Quello che si vede nel filmato non è un prodotto destinato al consumo (l'insalata costa una miseria, sicuramente meno del materiale utilizzato nel video e del tempo che il tizio dalla buona manualità impiega per fare un singolo pezzo) ma un simulacro utilizzato a fini artistici.
http://www.hoaxorfact.com/Health/fake-synthetic-cabbage-being-made-in-china-video-facts.html
Stesso discorso per il Pangasio: viene dal Vietnam, è allevato lungo il corso del Mekong e non è assolutamente
"inquinatissimo", anzi. I controlli sono più che rigorosi, sia da parte del produttore che da parte nostra, e gli unici problemi di inquinamento sono legati al forte impatto ambientale degli allevamenti di massa di un pesce dalla resa molto alta e dal prezzo molto basso. In soldoni i problemi del pangasio sono legati ai metodi e ai quantitativi di pesce allevato per l'esportazione, ma non c'è niente che non va nei filetti di pangasio che acqustiamo all'iper e mettiamo in tavola, o comunque niente di eccezionale rispetto alla quasi totalità degli altri alimenti che acquistiamo ogni giorno, nazionali ed esteri.

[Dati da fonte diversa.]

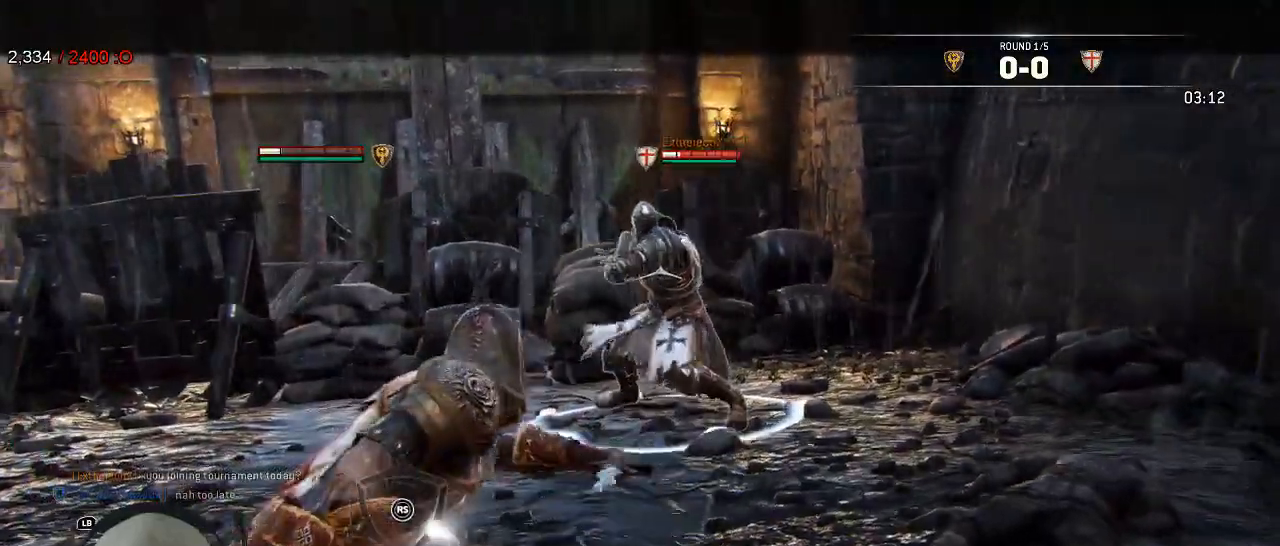
{"dt_ms": 500, "buttons": ["L2"], "left_stick": "down-right", "right_stick": "center", "events": [[133, "left_stick", "right"], [233, "left_stick", "down-right"]]}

http://www.ilgiornaledeimarinai.it/pangasio-sbatti-mostro-in-prima-pagina/
http://www.ilfattoalimentare.it/pangasio-assolto-il-pesce-povero-del-fiume-mekong-supera-gli-esami.html
http://www.biologiamarina.eu/Pangasio.html
La domanda giusta, sempre di più, è:
"ma sappiamo veramente quello che postiamo?" e, soprattutto,
"facciamo mai un controllo prima di diffonderlo a nostra volta come se fosse vangelo?"
e la risposta è sempre e invariabilmente NO. Purtroppo.